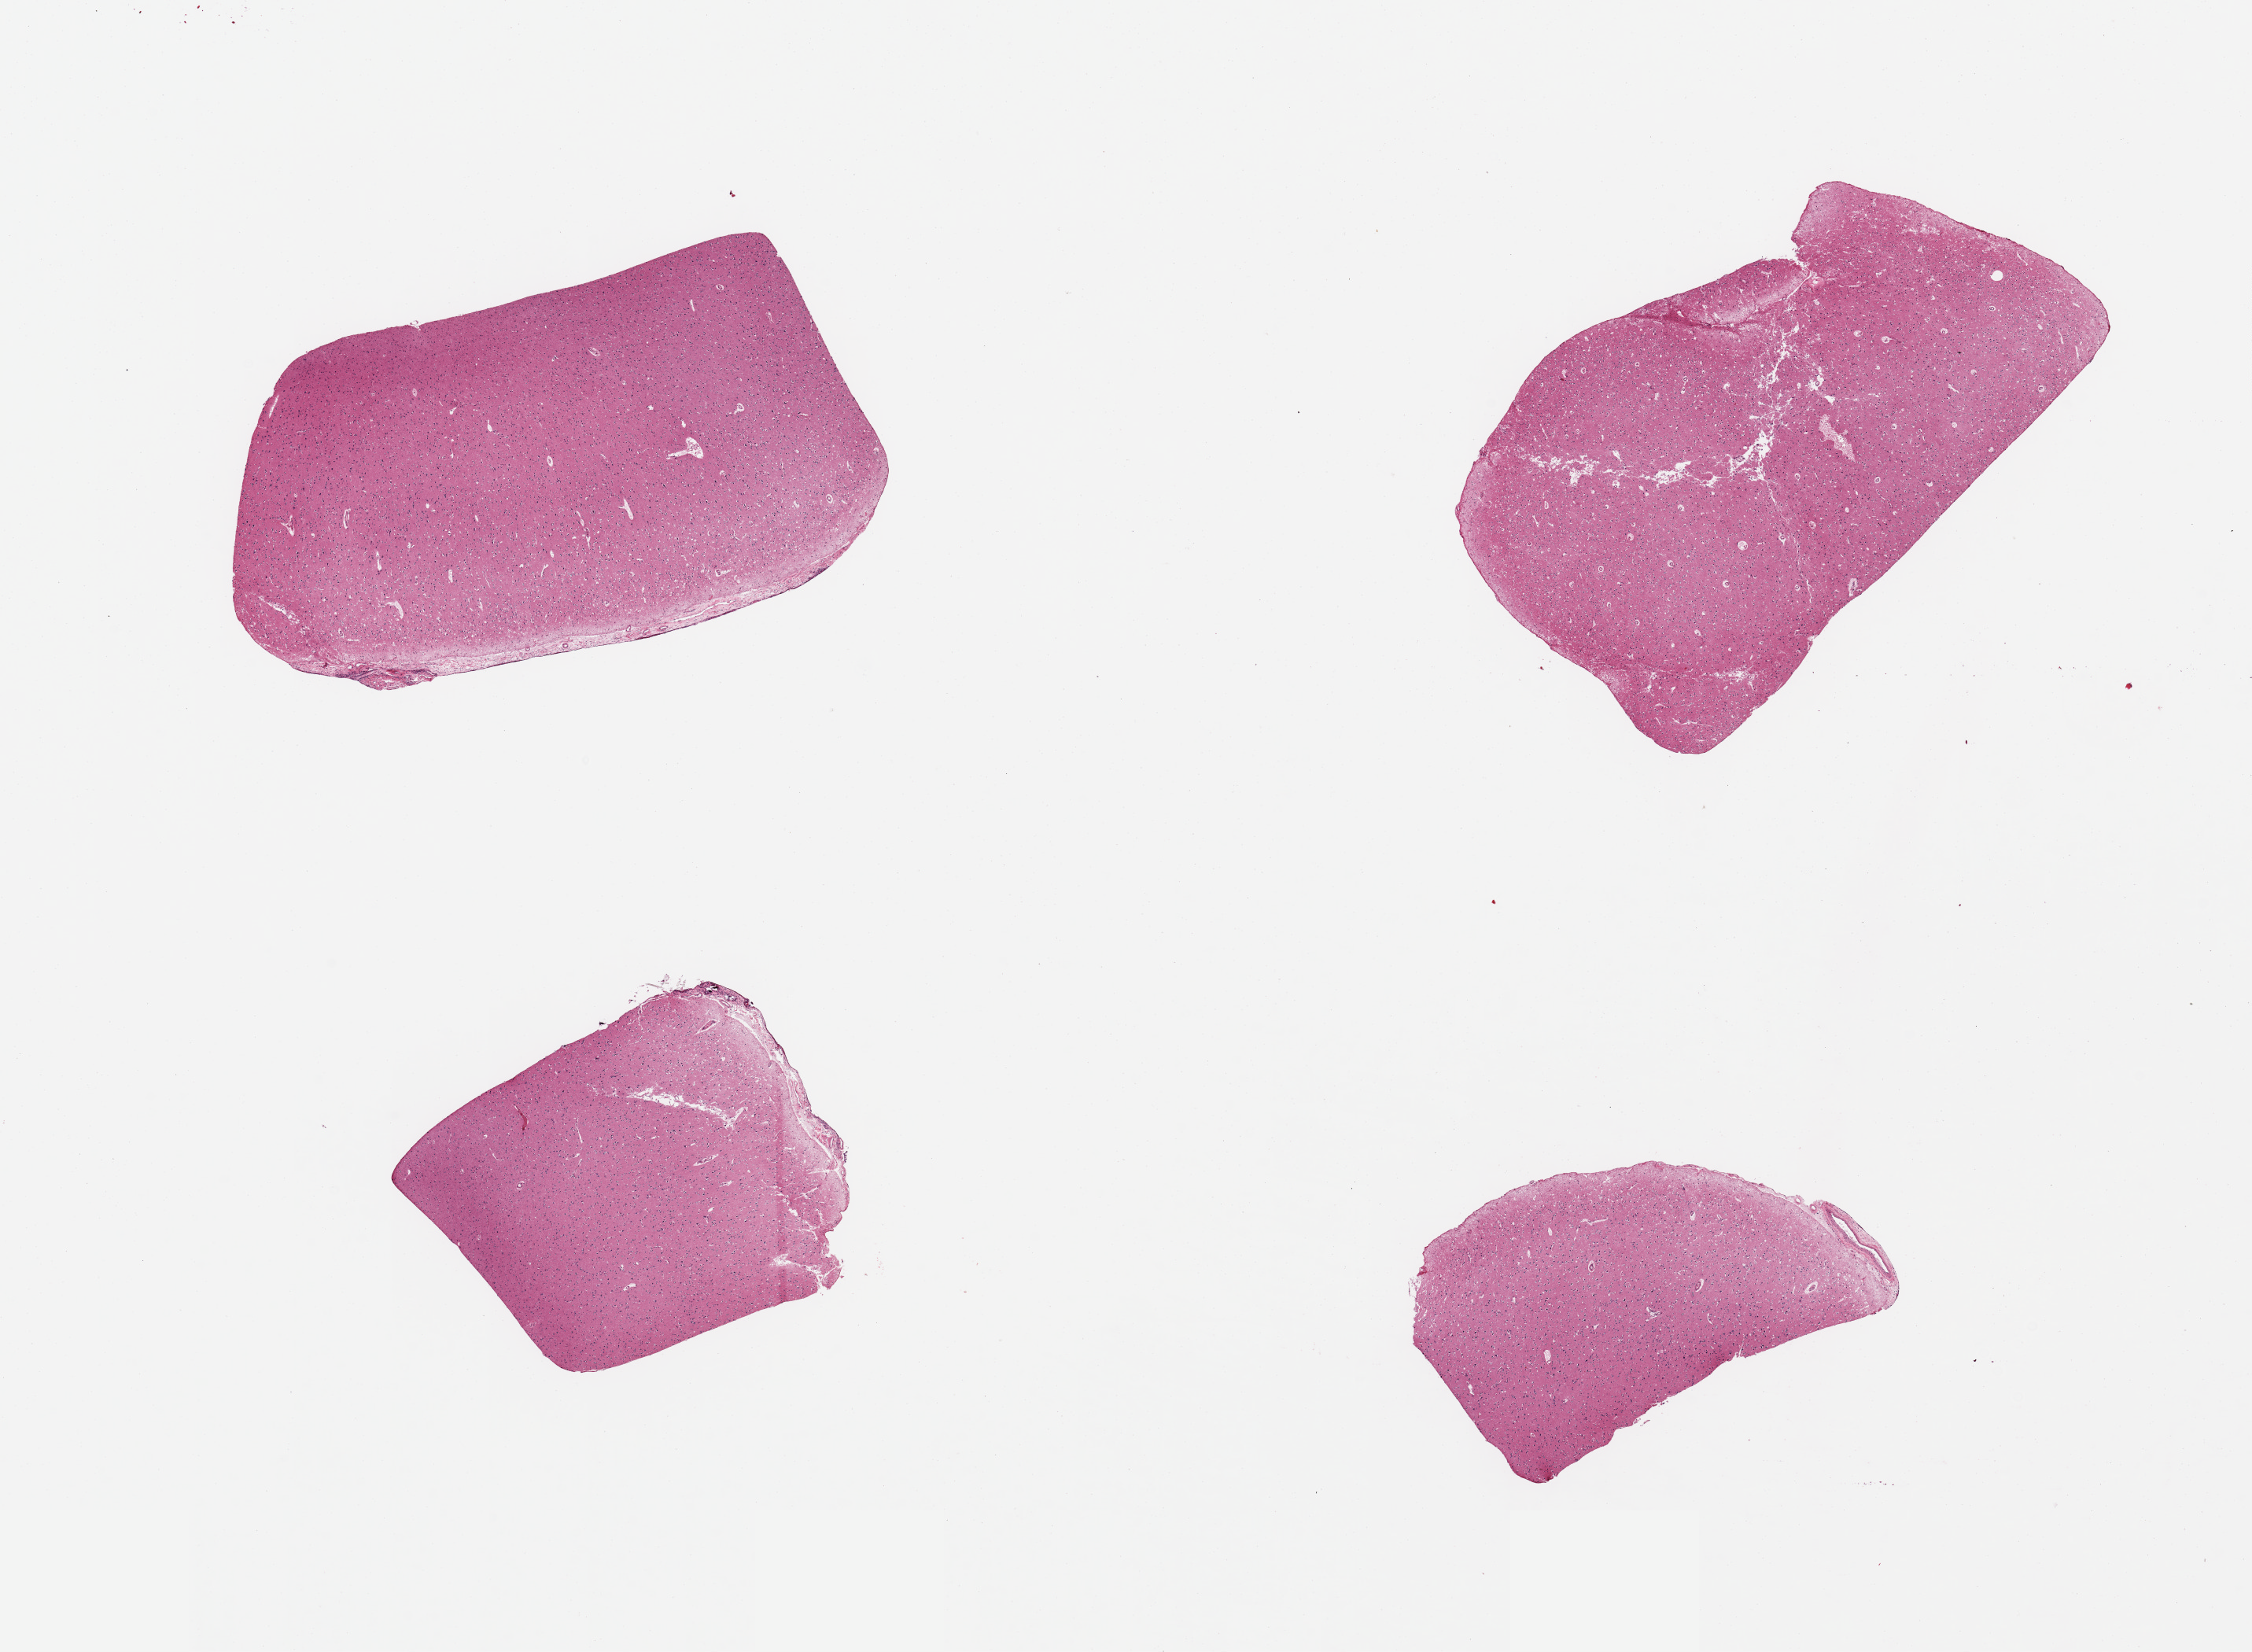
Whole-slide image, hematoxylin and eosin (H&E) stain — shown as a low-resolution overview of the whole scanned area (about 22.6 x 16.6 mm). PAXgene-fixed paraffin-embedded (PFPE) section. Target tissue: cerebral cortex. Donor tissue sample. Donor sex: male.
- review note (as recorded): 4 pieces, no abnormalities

::::::::::

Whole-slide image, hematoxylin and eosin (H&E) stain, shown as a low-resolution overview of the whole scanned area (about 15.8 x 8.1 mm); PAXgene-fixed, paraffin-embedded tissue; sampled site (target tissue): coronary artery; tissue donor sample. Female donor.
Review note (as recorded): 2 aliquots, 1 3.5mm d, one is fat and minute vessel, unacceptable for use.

::::::::::

● **WHAT IS BEING ASKED**: Everything from the line with "Whole-slide image, hematoxylin and eosin (H&E) stain —" through the line with "- review note" in the listing above must be retyped exactly, with nothing added.

● **EXERCISE RESULT**:
Whole-slide image, hematoxylin and eosin (H&E) stain — shown as a low-resolution overview of the whole scanned area (about 22.6 x 16.6 mm). PAXgene-fixed paraffin-embedded (PFPE) section. Target tissue: cerebral cortex. Donor tissue sample. Donor sex: male.
- review note (as recorded): 4 pieces, no abnormalities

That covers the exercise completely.